The conversation over how to improve the talent in the North American region and the LCS is still ongoing. Owners, players, casters and content creators have all put in their two cents on how to make the region a world championship threat. While the discourse is currently about imports and talent development, some have pointed out that LCS scrim culture and etiquette may be a factor as well.
Practicing against other professional teams is a core tenant to improving player performance and learning how to execute different team compositions. But from what certain personalities have said recently, LCS teams prioritize practicing against standard compositions and are reluctant to try new things in a scrimmage setting. Teams will also regularly go out of their way to not give full effort against opponents that chose champions that may not be picked in official games.
In a recent interview with Travis Gafford, Barney “Alphari” Morris said that in LCS scrim culture teams regularly waste time by scouting the draft phase. Teams will play out the entire draft to see what an opponent chooses and then leave after the last pick.
This is a completely North American phenomenon according to Alphari.
“They just dodge and then they group again and when they have a draft that they like, then they play,” Alphari said.
He also went on to point out how teams mostly draft simple compositions or “ball comps” that require constant team fights.
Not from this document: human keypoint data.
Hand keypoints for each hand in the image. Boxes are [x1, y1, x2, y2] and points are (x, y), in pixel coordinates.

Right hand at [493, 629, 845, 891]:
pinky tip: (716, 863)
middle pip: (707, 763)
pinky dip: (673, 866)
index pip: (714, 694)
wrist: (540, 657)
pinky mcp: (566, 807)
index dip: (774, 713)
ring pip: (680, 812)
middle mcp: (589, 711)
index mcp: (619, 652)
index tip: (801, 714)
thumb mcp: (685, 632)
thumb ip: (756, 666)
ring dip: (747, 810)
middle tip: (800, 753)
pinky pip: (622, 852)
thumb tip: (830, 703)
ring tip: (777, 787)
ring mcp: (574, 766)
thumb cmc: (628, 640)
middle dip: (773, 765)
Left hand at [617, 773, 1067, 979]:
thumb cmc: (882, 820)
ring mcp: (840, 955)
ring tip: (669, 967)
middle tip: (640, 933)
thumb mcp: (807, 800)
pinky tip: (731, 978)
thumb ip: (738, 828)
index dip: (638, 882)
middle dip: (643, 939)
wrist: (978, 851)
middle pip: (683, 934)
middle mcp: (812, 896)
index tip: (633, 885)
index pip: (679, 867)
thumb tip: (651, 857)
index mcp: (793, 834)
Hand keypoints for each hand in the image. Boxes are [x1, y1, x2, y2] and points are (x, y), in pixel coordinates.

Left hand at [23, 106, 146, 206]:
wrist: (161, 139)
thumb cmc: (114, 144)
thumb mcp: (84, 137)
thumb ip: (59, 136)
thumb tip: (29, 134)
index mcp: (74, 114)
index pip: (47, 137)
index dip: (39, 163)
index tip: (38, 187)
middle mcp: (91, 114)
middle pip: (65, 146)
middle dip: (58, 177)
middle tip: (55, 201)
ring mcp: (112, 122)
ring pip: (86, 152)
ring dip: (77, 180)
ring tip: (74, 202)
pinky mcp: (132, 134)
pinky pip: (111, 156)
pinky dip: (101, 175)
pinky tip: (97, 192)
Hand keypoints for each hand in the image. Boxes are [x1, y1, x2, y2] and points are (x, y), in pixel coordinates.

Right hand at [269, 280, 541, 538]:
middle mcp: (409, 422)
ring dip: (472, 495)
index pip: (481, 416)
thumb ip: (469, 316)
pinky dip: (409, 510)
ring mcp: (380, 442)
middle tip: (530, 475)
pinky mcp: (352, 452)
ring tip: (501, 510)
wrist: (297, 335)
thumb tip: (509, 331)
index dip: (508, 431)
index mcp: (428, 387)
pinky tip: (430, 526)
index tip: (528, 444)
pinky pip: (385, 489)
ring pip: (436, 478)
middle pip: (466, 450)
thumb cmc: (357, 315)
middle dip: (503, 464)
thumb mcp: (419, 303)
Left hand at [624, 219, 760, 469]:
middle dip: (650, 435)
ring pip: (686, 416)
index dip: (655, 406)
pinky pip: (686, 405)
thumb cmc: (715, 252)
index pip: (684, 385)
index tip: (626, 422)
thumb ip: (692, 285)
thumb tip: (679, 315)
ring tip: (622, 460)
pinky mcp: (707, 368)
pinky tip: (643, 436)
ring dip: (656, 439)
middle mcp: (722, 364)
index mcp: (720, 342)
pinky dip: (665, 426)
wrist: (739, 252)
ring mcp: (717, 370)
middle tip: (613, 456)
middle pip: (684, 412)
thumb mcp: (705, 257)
This is in contrast to LEC teams that will draft more complex compositions and practice them in scrims.
When asked if these practices hold the region back at international events, Alphari said that he thinks it does make a difference.
General LCS scrim culture
In a recent episode of The Dive–a podcast hosted by casters and analysts from the LCS–the talent lamented the practice culture around new champion choices.
Isaac “Azael” Cummings-Bentley specifically called out how coaches and players are apprehensive about trying new champion picks, opting to stick with the meta.
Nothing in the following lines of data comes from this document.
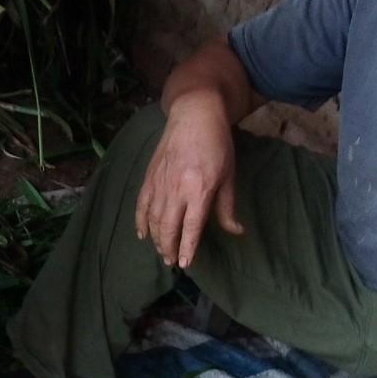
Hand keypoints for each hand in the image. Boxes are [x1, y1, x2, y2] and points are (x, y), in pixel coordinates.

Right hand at [134, 90, 243, 267]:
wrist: (194, 114)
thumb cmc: (217, 144)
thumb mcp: (228, 175)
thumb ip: (226, 206)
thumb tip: (235, 231)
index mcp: (199, 190)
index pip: (191, 227)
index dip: (188, 247)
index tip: (185, 263)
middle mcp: (176, 190)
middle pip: (168, 227)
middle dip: (169, 247)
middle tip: (172, 261)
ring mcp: (160, 184)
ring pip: (153, 219)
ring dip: (156, 239)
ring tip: (161, 251)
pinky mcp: (149, 177)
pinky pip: (141, 205)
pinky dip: (140, 221)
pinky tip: (142, 234)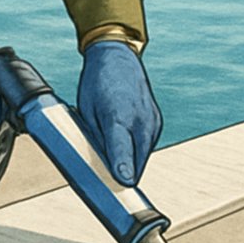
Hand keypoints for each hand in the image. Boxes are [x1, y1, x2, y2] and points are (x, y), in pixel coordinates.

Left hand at [76, 41, 161, 185]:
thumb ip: (94, 140)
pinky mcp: (157, 122)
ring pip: (142, 157)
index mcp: (118, 115)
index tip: (122, 184)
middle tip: (105, 185)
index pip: (122, 150)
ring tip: (112, 154)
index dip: (121, 171)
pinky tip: (123, 141)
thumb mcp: (86, 110)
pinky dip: (135, 150)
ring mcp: (152, 121)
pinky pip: (146, 146)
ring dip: (129, 163)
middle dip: (122, 176)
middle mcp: (141, 120)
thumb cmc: (97, 83)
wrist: (117, 57)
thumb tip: (99, 167)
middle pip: (136, 163)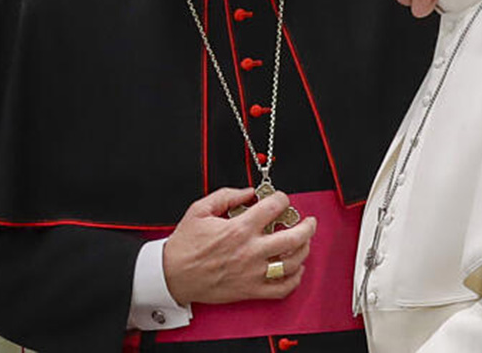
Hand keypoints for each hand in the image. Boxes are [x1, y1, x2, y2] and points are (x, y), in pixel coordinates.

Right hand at [162, 187, 316, 305]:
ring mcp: (253, 273)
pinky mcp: (250, 290)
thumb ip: (227, 195)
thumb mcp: (200, 209)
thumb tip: (248, 192)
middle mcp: (250, 251)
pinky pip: (282, 288)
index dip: (282, 199)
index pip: (274, 208)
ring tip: (304, 242)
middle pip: (294, 237)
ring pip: (292, 263)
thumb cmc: (185, 245)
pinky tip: (296, 269)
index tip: (281, 199)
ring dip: (304, 250)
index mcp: (239, 229)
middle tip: (309, 221)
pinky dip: (295, 279)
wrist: (172, 275)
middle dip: (307, 226)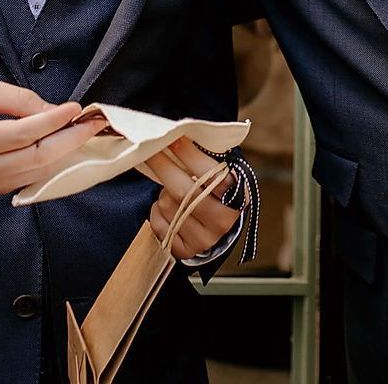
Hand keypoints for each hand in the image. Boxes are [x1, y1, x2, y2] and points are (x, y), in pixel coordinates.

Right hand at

“People just don’t try different champions and it frustrates me to no end,” he said in the episode.
Azeal also highlighted a similar sentiment to Alphari about practice as well. He said that teams do not see practice against a team trying out a new pick as worth the effort and will try to end the game as quickly as possible.
“This is just a systemic thing, even opponents don’t want to play against weird picks. There are so many examples where I’m talking to teams and coaches and players and they say ‘oh yeah we actually try to play Anivia mid or something that people don’t play and the other team will literally sprint it down to end the scrim’,” Azeal said.
These issues seem to be a consistent issue in the LCS and have not cropped up in other regions with better international results. While the current conversation for improving the region is around external issues, this new information may point towards more internal issues that could be addressed.